The copilot framework, which aims to enhance and tailor large language models (LLMs) for specific complex tasks without requiring fine-tuning, is gaining increasing attention from the community. In this paper, we introduce the construction of a Healthcare Copilot designed for medical consultation. The proposed Healthcare Copilot comprises three main components: 1) the Dialogue component, responsible for effective and safe patient interactions; 2) the Memory component, storing both current conversation data and historical patient information; and 3) the Processing component, summarizing the entire dialogue and generating reports.

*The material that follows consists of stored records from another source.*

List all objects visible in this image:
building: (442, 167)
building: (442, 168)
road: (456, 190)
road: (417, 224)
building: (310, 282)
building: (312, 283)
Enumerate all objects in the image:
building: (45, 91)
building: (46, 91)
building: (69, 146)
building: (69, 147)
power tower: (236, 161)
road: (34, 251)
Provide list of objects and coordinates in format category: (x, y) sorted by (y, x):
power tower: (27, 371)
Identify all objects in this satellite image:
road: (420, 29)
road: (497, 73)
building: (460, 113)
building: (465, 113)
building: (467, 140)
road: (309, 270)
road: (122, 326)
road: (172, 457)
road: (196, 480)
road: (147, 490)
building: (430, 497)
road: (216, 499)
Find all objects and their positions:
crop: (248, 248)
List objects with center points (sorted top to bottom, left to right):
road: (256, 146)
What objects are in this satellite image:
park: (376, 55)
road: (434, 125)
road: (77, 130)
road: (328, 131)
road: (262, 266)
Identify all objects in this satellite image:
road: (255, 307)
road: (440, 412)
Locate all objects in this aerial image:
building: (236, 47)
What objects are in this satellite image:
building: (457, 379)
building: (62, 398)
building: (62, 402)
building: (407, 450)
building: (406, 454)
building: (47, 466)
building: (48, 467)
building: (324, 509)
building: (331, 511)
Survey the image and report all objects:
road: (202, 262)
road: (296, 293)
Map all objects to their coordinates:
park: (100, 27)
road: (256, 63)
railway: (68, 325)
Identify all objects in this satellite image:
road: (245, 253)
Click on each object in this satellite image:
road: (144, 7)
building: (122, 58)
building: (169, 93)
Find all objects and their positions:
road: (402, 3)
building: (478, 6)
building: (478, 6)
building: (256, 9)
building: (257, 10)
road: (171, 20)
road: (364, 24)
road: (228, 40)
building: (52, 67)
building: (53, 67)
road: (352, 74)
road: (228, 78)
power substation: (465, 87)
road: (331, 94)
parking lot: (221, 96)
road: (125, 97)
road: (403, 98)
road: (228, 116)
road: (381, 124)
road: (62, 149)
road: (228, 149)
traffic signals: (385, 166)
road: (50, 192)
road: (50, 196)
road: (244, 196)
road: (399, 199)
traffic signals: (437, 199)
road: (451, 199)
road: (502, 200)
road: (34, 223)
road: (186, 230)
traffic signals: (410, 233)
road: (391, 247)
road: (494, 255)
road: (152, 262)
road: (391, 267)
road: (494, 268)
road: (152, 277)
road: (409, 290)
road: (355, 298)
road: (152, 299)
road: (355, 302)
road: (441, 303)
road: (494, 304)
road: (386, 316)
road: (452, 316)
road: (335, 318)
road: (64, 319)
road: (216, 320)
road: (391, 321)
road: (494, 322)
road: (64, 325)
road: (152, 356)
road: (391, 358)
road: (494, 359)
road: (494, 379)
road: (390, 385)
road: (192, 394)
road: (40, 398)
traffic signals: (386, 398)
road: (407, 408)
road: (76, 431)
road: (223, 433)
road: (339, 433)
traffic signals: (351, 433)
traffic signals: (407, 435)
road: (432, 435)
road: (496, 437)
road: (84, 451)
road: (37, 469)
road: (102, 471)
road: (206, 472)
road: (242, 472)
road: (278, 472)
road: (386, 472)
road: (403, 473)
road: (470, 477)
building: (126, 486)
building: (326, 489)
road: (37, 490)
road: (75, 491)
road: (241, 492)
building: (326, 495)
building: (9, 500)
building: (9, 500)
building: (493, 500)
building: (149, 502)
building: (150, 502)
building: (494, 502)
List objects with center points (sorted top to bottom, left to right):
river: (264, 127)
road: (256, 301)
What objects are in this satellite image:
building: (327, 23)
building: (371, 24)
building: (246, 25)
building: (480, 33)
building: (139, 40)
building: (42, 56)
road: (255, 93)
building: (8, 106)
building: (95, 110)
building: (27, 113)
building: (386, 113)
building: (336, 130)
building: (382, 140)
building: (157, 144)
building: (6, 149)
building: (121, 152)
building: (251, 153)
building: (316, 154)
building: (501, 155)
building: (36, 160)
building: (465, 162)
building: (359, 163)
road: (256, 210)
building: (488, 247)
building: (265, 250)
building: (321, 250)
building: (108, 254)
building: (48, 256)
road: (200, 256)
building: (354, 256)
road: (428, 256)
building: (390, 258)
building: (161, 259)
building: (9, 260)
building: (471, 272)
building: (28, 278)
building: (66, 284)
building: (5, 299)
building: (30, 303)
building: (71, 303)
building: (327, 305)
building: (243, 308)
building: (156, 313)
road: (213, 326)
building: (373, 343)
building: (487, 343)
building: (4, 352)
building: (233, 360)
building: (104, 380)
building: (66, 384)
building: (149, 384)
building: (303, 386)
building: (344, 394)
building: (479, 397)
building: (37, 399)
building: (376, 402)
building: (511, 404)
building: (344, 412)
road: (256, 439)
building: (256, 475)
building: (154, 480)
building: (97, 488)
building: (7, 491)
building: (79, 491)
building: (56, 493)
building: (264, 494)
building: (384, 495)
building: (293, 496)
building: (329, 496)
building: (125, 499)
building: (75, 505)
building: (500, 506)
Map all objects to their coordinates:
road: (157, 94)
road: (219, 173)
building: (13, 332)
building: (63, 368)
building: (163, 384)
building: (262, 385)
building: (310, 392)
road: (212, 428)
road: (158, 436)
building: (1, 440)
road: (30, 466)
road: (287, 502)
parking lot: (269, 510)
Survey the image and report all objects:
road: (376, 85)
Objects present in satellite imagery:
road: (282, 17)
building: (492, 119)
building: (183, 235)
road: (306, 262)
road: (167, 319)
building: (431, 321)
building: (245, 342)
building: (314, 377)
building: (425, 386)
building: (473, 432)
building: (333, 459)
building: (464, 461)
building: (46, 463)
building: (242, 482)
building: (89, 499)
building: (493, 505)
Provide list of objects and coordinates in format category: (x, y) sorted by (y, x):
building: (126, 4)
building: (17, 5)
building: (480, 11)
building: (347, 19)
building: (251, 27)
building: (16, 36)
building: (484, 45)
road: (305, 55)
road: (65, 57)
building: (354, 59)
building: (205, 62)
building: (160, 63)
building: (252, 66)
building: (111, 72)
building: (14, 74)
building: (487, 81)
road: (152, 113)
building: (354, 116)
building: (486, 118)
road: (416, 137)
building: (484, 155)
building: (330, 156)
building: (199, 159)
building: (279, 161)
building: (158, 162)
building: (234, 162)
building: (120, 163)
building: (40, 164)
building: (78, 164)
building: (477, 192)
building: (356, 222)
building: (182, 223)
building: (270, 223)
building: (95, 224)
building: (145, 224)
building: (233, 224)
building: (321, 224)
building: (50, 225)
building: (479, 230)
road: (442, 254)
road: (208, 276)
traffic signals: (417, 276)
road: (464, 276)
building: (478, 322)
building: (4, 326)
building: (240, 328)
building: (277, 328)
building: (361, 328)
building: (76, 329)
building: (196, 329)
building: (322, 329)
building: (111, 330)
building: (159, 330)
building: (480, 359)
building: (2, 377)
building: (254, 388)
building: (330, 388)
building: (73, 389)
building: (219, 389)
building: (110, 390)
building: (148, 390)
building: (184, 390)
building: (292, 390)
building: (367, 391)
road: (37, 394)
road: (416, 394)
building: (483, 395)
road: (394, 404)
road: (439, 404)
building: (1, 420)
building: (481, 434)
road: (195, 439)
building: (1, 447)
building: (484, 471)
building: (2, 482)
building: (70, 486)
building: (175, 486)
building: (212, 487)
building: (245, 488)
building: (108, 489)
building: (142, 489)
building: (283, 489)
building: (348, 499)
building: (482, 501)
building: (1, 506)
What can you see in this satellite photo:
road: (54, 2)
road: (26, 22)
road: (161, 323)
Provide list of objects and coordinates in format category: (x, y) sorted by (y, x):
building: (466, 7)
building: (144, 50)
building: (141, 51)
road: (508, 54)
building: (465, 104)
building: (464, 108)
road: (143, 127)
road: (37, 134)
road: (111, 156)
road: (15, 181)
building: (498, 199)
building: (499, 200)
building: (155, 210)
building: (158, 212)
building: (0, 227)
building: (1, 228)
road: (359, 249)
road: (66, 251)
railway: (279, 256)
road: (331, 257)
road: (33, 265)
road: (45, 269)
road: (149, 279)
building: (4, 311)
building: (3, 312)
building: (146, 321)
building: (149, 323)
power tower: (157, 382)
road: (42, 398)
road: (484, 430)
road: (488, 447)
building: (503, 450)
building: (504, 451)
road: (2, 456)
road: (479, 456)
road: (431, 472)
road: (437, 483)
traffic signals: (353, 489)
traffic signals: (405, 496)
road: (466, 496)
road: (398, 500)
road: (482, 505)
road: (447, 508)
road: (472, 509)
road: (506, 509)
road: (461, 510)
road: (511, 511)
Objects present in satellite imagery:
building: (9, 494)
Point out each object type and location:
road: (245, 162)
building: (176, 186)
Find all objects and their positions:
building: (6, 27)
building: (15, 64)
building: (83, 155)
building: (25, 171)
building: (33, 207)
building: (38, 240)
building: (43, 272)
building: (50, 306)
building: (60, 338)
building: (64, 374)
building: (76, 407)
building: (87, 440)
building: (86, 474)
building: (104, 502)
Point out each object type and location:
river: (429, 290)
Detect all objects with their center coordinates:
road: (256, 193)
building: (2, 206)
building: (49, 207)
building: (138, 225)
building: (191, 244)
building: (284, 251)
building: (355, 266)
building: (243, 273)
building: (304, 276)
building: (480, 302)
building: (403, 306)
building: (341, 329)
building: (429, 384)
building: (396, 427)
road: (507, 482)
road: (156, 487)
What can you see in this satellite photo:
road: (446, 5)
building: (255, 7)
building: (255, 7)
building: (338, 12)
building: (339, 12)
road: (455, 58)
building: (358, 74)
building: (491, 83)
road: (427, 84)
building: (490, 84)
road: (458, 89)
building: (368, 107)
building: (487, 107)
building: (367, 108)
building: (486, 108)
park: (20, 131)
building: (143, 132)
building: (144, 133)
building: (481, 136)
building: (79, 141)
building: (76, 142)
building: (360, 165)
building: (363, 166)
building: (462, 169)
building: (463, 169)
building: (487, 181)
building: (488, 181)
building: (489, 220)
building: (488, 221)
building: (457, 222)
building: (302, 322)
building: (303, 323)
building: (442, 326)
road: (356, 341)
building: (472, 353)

To evaluate the proposed Healthcare Copilot, we implement an auto-evaluation scheme using ChatGPT for two roles: as a virtual patient engaging in dialogue with the copilot, and as an evaluator to assess the quality of the dialogue. Extensive results demonstrate that the proposed Healthcare Copilot significantly enhances the capabilities of general LLMs for medical consultations in terms of inquiry capability, conversational fluency, response accuracy, and safety. Furthermore, we conduct ablation studies to highlight the contribution of each individual module in the Healthcare Copilot. Code will be made publicly available on GitHub.